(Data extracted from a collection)
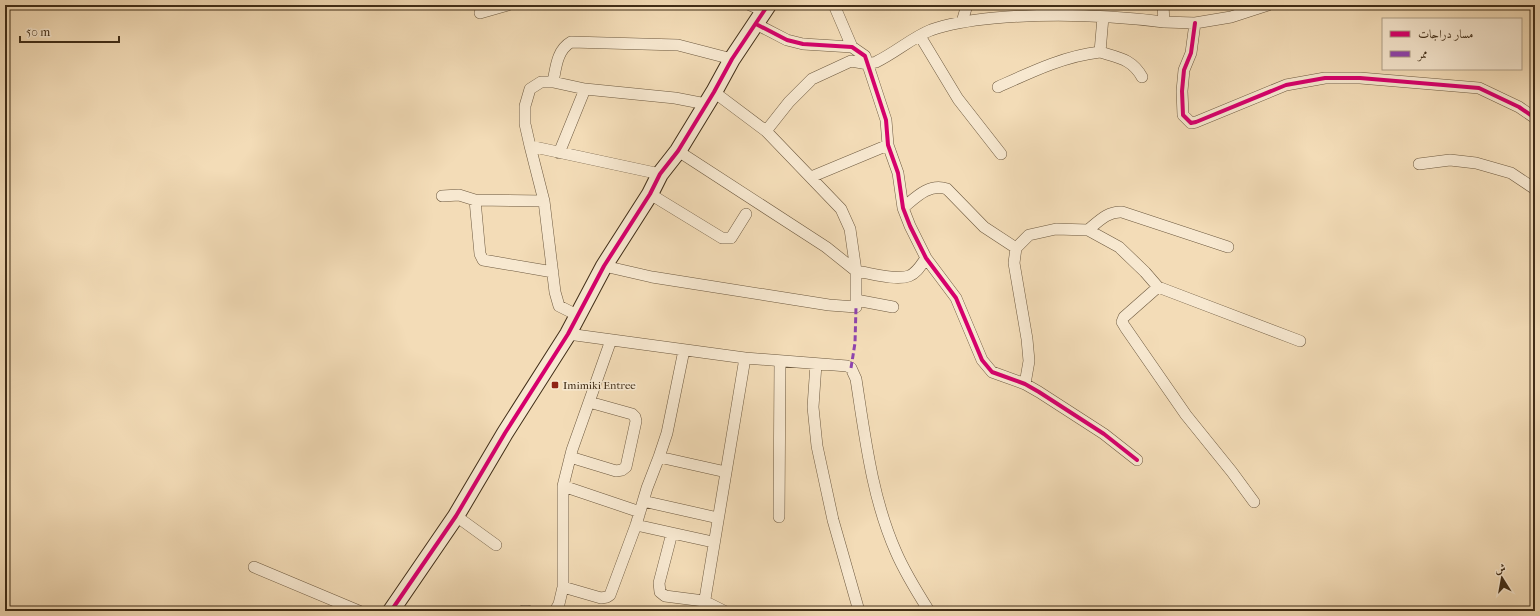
<svg xmlns="http://www.w3.org/2000/svg" width="1540" height="616" font-family="'IM FELL French Canon',Amiri,serif">
  <rect width="100%" height="100%" fill="#f3dcb7"/>
  <filter id="stains"><feTurbulence type="fractalNoise" baseFrequency=".005" numOctaves="4"/><feColorMatrix values="0 0 0 0 .2 0 0 0 0 .09 0 0 0 0 .02 0 0 0 .5 -.17"/></filter>
  <radialGradient id="worn" r=".72"><stop offset=".6" stop-color="#630" stop-opacity="0"/><stop offset="1" stop-color="#630" stop-opacity=".3"/></radialGradient>
  <g fill="none" stroke-linecap="round" stroke-linejoin="round">
    <g stroke="#6d593f" stroke-width="12">
      <path id="street" d="M750 5 764 11
        M834 5 852 47
        M1163 5 1164 22 1195 23 1231 17 1268 5
        M480 13 508 5
        M962 22 967 5
        M1195 23 1191 53 1184 70 1182 91 1183 115 1191 123 1196 122 1286 85 1325 78H1360L1479 88 1519 107 1535 118
        M756 24 787 40 803 44 852 47 865 56 886 120 888 145 898 173 903 208 910 226 926 258 956 298 982 360 992 372 1025 384 1039 392 1104 434 1137 460
        M920 36 958 99 1001 154
        M1100 52C1119 58 1132 59 1142 77
        M553 82C556 67 557 50 571 42L678 45 732 59
        M998 87C1031 72 1064 56 1100 52L1103 17
        M714 92 766 131 841 209 850 229 856 271C870 273 896 281 909 276 917 273 921 265 926 258
        M766 131 789 102 812 79 851 61 868 64 876 62C895 53 913 37 931 30 951 23 973 20 994 18 1051 13 1108 15 1164 22
        M530 146 660 174
        M559 153 585 89
        M1419 164 1450 160 1476 163 1511 173 1535 189
        M811 177 888 145
        M650 194 722 238H731L746 214
        M442 196 459 195 475 200 544 201
        M475 200 480 254 483 260 553 272
        M903 208C916 197 929 183 947 189L984 227 1016 248
        M1088 230C1099 221 1108 211 1122 212L1228 247
        M604 266 652 277 829 305 856 307V271L826 247 678 151
        M1158 287 1300 341
        M856 300 893 307
        M577 315 559 306 555 292 544 201 530 146 525 124V106L530 89 541 82H553L585 89 675 98 706 104
        M568 334 745 358 703 611
        M745 358 847 366 851 368 856 379C865 437 872 498 896 552 905 573 917 592 929 611
        M816 364 813 407 817 446 833 520 859 611
        M1025 384 1029 361 1027 339 1014 263 1016 248 1029 235 1056 229 1088 230 1119 247 1145 272 1158 287 1124 317 1122 322 1125 327 1186 415 1232 472 1254 502
        M570 457 616 471 622 470 626 467 636 421 635 417 632 414 589 402
        M659 457 726 472
        M563 486 640 512
        M643 501 718 518
        M456 516 496 545
        M779 517 780 361
        M636 525 672 533
        M713 542 672 533 659 583 660 592 665 596 704 601 724 611
        M254 567 359 611
        M563 587V486L572 450 611 340
        M523 611H528
        M555 611 559 604 563 587 601 598 607 597 610 595 636 525 647 488 659 457 667 433 684 350"/>
    </g>
    <g stroke="#402d17" stroke-width="18">
      <path id="secondary" d="M391 611 456 516 505 433 568 334 604 266 650 194 660 174 678 151 714 92 732 59 768 5"/>
    </g>
    <use href="#street" stroke="#f7e8d0" stroke-width="11"/>
    <use href="#secondary" stroke="#f7e8d0" stroke-width="16"/>
    <path stroke="#8e44ad" stroke-width="3" stroke-dasharray="6 3" stroke-linecap="butt" d="M851 368 855 343 856 307"/>
    <g stroke="#f7e8d0" stroke-width="6">
      <path id="cycleway" d="M1195 23 1191 53 1184 70 1182 91 1183 115 1191 123 1196 122 1286 85 1325 78H1360L1479 88 1519 107 1535 118
        M756 24 787 40 803 44 852 47 865 56 886 120 888 145 898 173 903 208 910 226 926 258 956 298 982 360 992 372 1025 384 1039 392 1104 434 1137 460
        M391 611 456 516 505 433 568 334 604 266 650 194 660 174 678 151 714 92 732 59 768 5"/>
    </g>
    <use href="#cycleway" stroke="#d6006c" stroke-width="4"/>
  </g>
  <rect fill="#8f2418" stroke="#f7e8d0" stroke-width="1.5" x="551" y="381" width="8" height="8" rx="2"/>
  <g text-anchor="middle" stroke-width="3" stroke-linejoin="round" paint-order="stroke">
    <g font-size="11" fill="#402d17" stroke="#f7e8d0" text-anchor="start">
      <text x="563" y="389">Imimiki Entree</text>
    </g>
  </g>
  <rect width="1540" height="616" fill="none" stroke="#f3dcb7" stroke-width="20"/>
  <rect x="6" y="6" width="1528" height="604" fill="none" stroke="#402d17" stroke-width="2"/>
  <rect x="10" y="10" width="1520" height="596" fill="none" stroke="#402d17"/>
  <rect x="1382" y="18" width="140" height="52" fill="#f7e8d0" stroke="#ae9d86"/>
  <rect x="1390" y="31" width="20" height="6" fill="#d6006c" stroke="#ae9d86"/>
  <text x="1418" y="38" font-size="12" fill="#402d17">مسار دراجات</text>
  <rect x="1390" y="51" width="20" height="6" fill="#8e44ad" stroke="#ae9d86"/>
  <text x="1418" y="58" font-size="12" fill="#402d17">ممر</text>
  <g transform="translate(1502 578) rotate(349)" stroke="#f7e8d0" stroke-width="3" paint-order="stroke">
  <path d="M0-3L7 15L0 10L-7 15Z" fill="#402d17"/>
  <text y="-6" font-size="11" font-weight="bold" text-anchor="middle" fill="#402d17">ش</text>
  </g>
  <path d="M20 36v6h99v-6" fill="none" stroke="#402d17" stroke-width="2"/>
  <text x="26" y="36" font-size="12" fill="#402d17" stroke="#f7e8d0" stroke-width="3" paint-order="stroke">50 m</text>
  <rect width="100%" height="100%" filter="url(#stains)"/>
  <rect width="100%" height="100%" fill="url(#worn)"/>
</svg>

▸ **EXERCISE REQUIREMENTS**: Reproduce every line of the records containing the string "linejoin".

▸ **REPLY TO THE EXERCISE**:
  <g fill="none" stroke-linecap="round" stroke-linejoin="round">
  <g text-anchor="middle" stroke-width="3" stroke-linejoin="round" paint-order="stroke">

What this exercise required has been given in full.